Sì, ho ritenuto fondamentale che nell’orario scolastico fosse presente “l’ora della felicità”. Ho trovato un grande entusiasmo da parte dei miei Finanza&Progetti colleghi: c’è stata una grande colla-

borazione ed empatia non solo tra gli insegnanti della secondaria di primo grado, ma anche tra i docenti dell’infanzia e della primaria. Con gli alunni, dal primo incontro, fino ad oggi, è stata una continua scoperta. Quando trovi la chiave per aprire il loro cuore puoi spingerti a grandi cose.

“Il primo requisito per rendere possibile l’educazione è far scoprire la vita e la sua bellezza (…) educare non significa insegnare le buone maniere, ma far riscoprire la gioia di vita”: la scuola della felicità si ispira a Vittorino Andreoli auspicando un’ora della felicità in cui potersi dedicare all’introspezione. Un tempo lento, dunque, per prendersi cura di se stessi. Cosa vi siete proposti di fare e cosa avete poi messo in pratica, fino ad ora?

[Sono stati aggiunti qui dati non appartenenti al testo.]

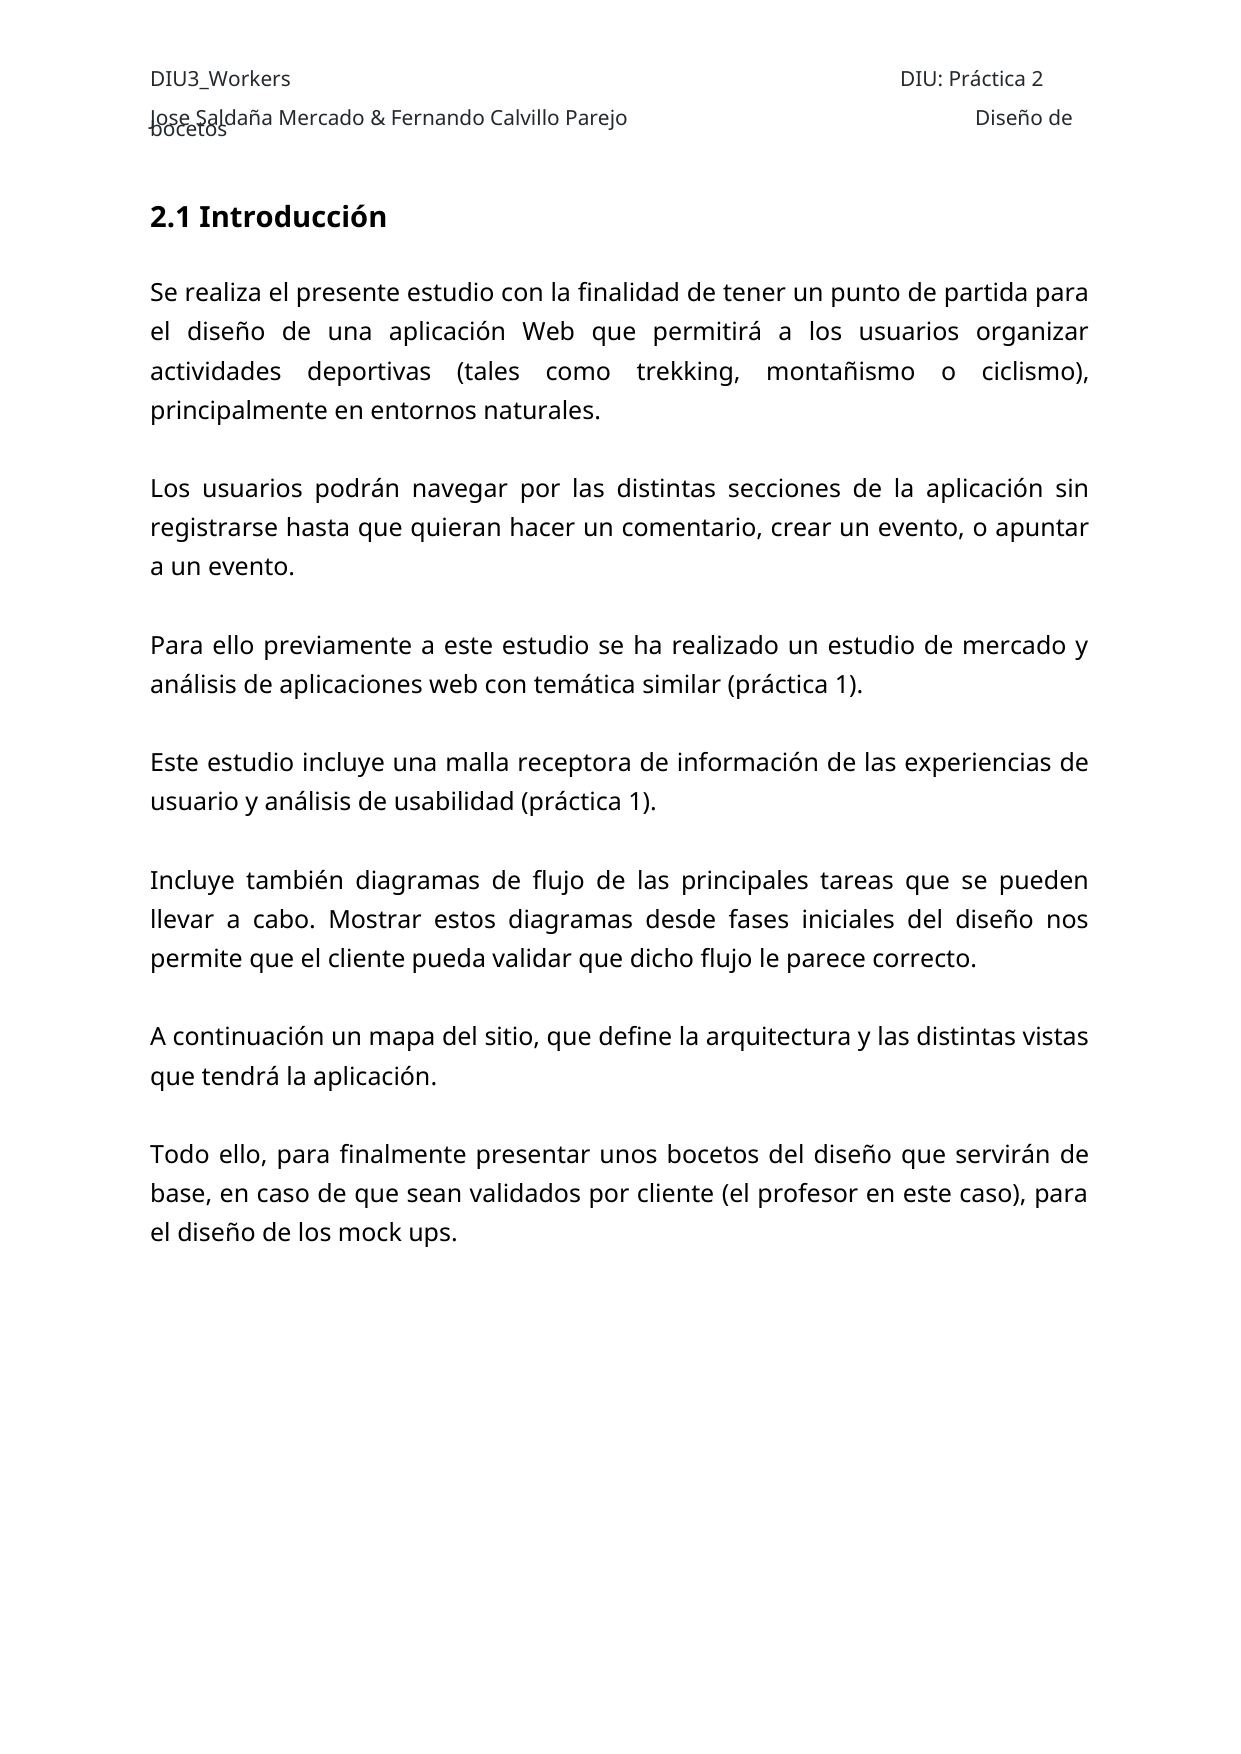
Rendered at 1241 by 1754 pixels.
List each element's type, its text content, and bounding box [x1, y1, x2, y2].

text Los usuarios podrán navegar por las distintas secciones de la aplicación sin registrarse hasta que quieran hacer un comentario, crear un evento, o apuntar a un evento. [150, 471, 1090, 583]
text Para ello previamente a este estudio se ha realizado un estudio de mercado y análisis de aplicaciones web con temática similar (práctica 1). [150, 627, 1090, 701]
text Todo ello, para finalmente presentar unos bocetos del diseño que servirán de base, en caso de que sean validados por cliente (el profesor en este caso), para el diseño de los mock ups. [150, 1137, 1090, 1249]
text Este estudio incluye una malla receptora de información de las experiencias de usuario y análisis de usabilidad (práctica 1). [150, 745, 1090, 818]
subtitle 2.1 Introducción [150, 196, 1090, 236]
text A continuación un mapa del sitio, que define la arquitectura y las distintas vistas que tendrá la aplicación. [150, 1019, 1090, 1092]
text Se realiza el presente estudio con la finalidad de tener un punto de partida para el diseño de una aplicación Web que permitirá a los usuarios organizar actividades deportivas (tales como trekking, montañismo o ciclismo), principalmente en entornos naturales. [150, 275, 1090, 426]
text Incluye también diagramas de flujo de las principales tareas que se pueden llevar a cabo. Mostrar estos diagramas desde fases iniciales del diseño nos permite que el cliente pueda validar que dicho flujo le parece correcto. [150, 862, 1090, 975]
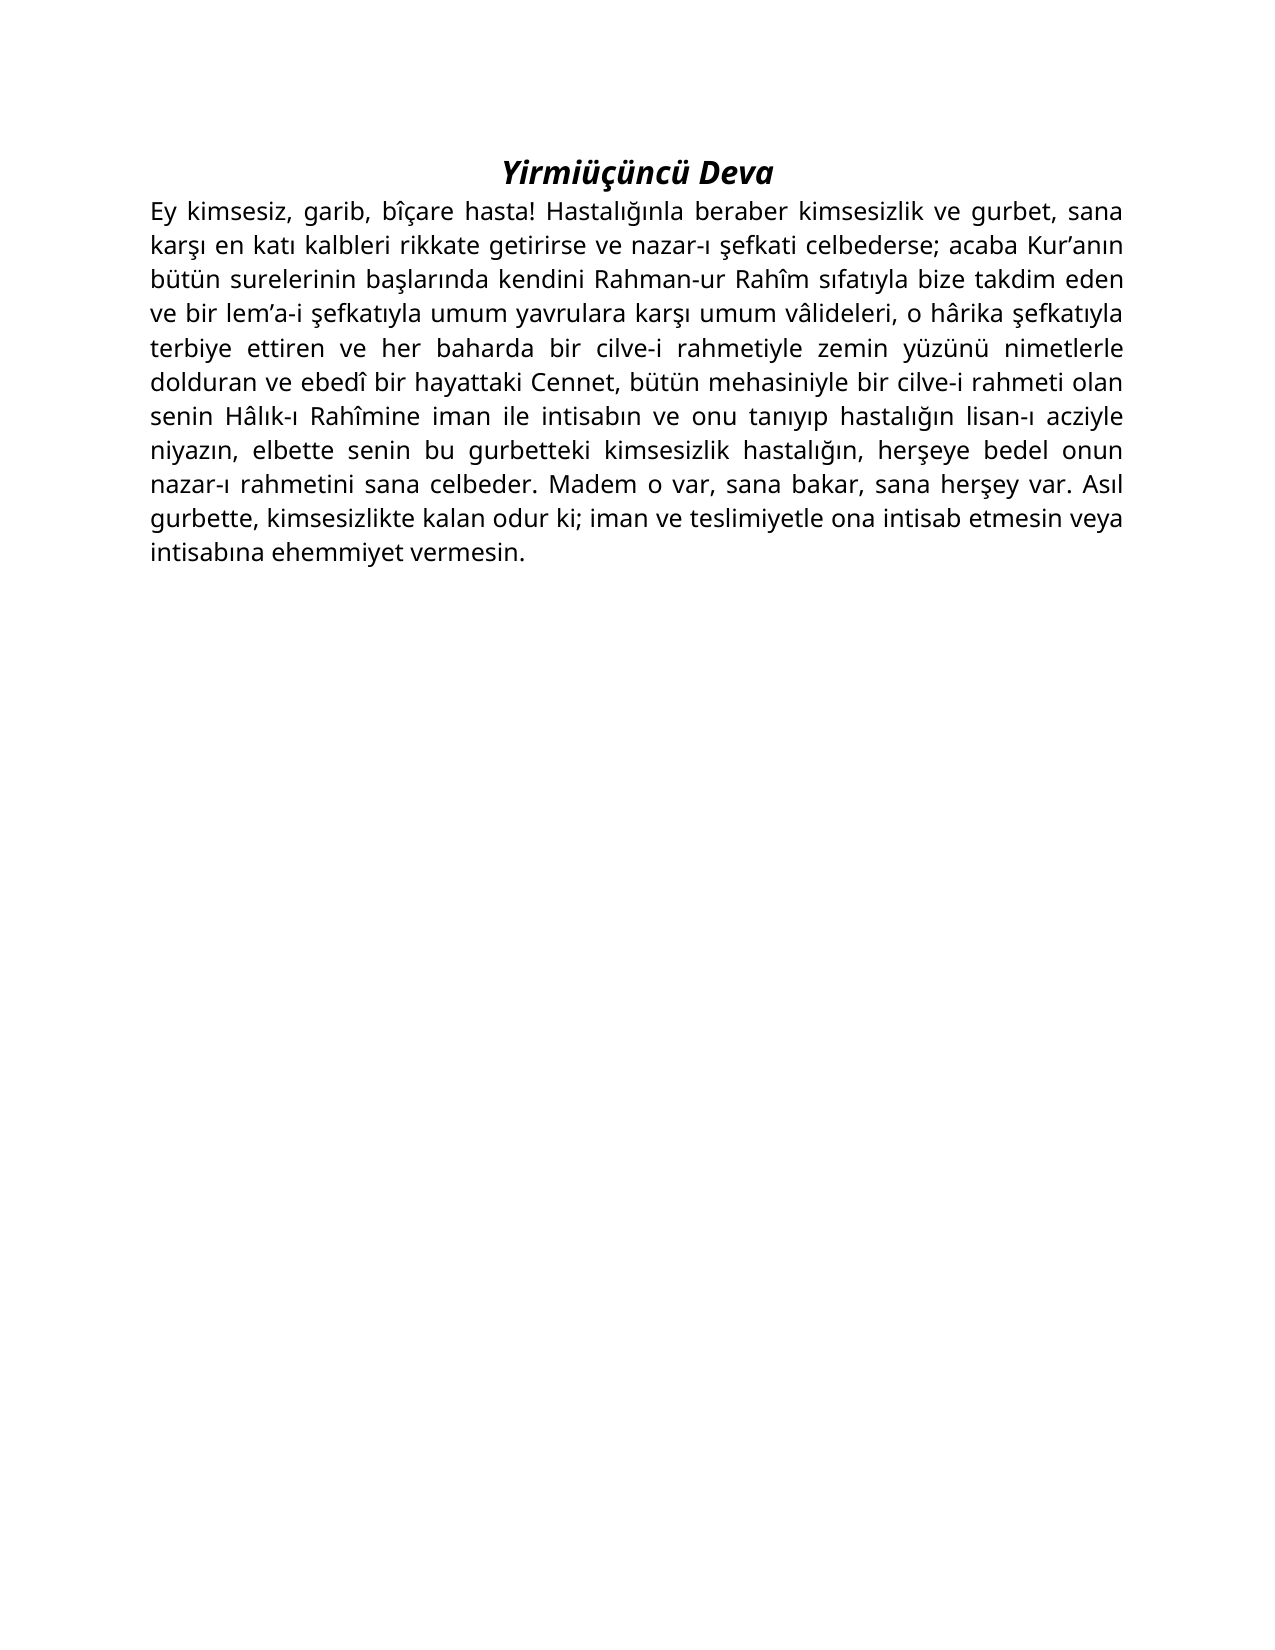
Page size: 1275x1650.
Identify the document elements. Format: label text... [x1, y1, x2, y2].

subtitle Yirmiüçüncü Deva [150, 150, 1125, 194]
text Ey kimsesiz, garib, bîçare hasta! Hastalığınla beraber kimsesizlik ve gurbet, sana karşı en katı kalbleri rikkate getirirse ve nazar-ı şefkati celbederse; acaba Kur’anın bütün surelerinin başlarında kendini Rahman-ur Rahîm sıfatıyla bize takdim eden ve bir lem’a-i şefkatıyla umum yavrulara karşı umum vâlideleri, o hârika şefkatıyla terbiye ettiren ve her baharda bir cilve-i rahmetiyle zemin yüzünü nimetlerle dolduran ve ebedî bir hayattaki Cennet, bütün mehasiniyle bir cilve-i rahmeti olan senin Hâlık-ı Rahîmine iman ile intisabın ve onu tanıyıp hastalığın lisan-ı acziyle niyazın, elbette senin bu gurbetteki kimsesizlik hastalığın, herşeye bedel onun nazar-ı rahmetini sana celbeder. Madem o var, sana bakar, sana herşey var. Asıl gurbette, kimsesizlikte kalan odur ki; iman ve teslimiyetle ona intisab etmesin veya intisabına ehemmiyet vermesin. [150, 194, 1125, 569]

Molteplici sono state le attività messe in campo, specie nel periodo pre-pandemia. L’ alfabetizzazione emotiva è stata condotta con gli stessi strumenti atti al raggiungimento della abilità richieste quali scrivere, leggere, parlare, ascoltare. Importante, per monitorare l’evoluzione del lavoro e avere il polso della situazione, è stata la stesura del diario della felicità: un vero e proprio diario di bordo in cui sono confluite le nostre attività con tutto il corredo delle sensazioni provate. Grande interesse ha suscitato la scatola della felicità, in cui ogni alunno ha imbucato un bigliettino anonimo per segnalare un disagio, per apportare un suggerimento o per segnalare una situazione particolare. Grazie ai test della felicità abbiamo misurato, in termini percentuali, quali sono i disagi e le paure più comuni sulle quali lavorare. Abbiamo lavorato molto anche sulla poesia, anche spogliandola dai tecnicismi, per gustarne l’universalità del suo messaggio, su brani musicali e ci siamo serviti della proiezione di film scelti per affrontare determinate dinamiche.

Quanto è stato difficile portare avanti questo progetto in tempi di pandemia?

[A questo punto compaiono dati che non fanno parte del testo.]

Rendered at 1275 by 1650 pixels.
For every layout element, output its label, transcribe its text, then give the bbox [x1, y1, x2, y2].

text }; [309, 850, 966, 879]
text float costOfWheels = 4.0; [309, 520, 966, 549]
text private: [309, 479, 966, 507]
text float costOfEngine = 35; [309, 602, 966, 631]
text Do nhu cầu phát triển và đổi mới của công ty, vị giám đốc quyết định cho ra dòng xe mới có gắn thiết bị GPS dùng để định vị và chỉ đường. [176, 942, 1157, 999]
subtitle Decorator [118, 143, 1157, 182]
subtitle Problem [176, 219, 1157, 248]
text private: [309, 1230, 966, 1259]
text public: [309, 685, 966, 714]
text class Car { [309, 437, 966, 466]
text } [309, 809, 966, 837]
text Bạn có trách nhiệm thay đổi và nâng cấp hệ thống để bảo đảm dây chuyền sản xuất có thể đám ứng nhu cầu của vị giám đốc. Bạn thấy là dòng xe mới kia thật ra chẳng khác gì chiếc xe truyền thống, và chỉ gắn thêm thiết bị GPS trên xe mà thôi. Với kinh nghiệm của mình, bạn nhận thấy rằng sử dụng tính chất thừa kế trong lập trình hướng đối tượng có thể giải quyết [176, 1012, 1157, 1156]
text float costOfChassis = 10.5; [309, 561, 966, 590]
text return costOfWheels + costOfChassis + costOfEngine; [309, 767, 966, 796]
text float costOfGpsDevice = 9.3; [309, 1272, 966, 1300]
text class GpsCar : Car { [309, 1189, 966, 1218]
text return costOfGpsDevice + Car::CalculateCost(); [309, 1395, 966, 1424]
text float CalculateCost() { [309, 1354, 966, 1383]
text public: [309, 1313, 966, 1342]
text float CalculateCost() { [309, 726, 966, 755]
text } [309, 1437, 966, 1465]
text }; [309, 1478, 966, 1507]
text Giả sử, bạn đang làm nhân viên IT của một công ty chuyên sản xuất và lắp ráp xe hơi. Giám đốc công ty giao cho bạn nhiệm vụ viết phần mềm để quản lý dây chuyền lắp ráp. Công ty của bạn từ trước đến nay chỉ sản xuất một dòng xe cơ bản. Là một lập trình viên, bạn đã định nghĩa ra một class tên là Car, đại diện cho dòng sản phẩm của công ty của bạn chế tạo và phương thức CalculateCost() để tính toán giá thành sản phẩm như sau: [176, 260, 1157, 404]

L’anno scorso a Marzo quando, in maniera del tutto inaspettata, piombammo in lockdown, insieme al mio collega, prof. Vito Tozzi, decidemmo che la scuola della felicità non poteva risultare assente in un momento di così forte smarrimento. In pochi giorni mettemmo su un progetto dal titolo “Una rete di emozioni” visibile su YouTube. Grazie al prezioso contributo che, in modo gratuito, hanno dato padre Alessio, l’attore Gaetano Doto, la prof.ssa Roberta Sassano, la psicologa Antonella Cappiello e i colleghi della nostra scuola, abbiamo trattato, in ogni puntata, un argomento specifico sul quale i nostri alunni si sono espressi con poesie, pensieri e rappresentazioni iconiche. La ferita, il dolore, la speranza, la relazione sono state le tematiche fin qui affrontate nel corso delle nostre puntate.

Quanto sono vicini, o lontani oggi gli adolescenti italiani dagli Hikikomori giapponesi, che si isolano dal mondo trascorrendo lunghi periodi in casa?

Ogni individuo ha bisogno di relazioni autentiche, di essere riconosciuto e amato dall’altro. “Abbiamo bisogno di sconnetterci per sentirci realmente connessi”: è il grido d’allarme che arriva dai lavori dei nostri alunni nell’ultima puntata del progetto “Una rete di emozioni”. Dunque, per evitare l’emulazione del noto fenomeno degli hikikomori giapponesi, noi insegnanti, congiuntamente alle istituzioni preposte e alle famiglie, abbiamo una grande responsabilità.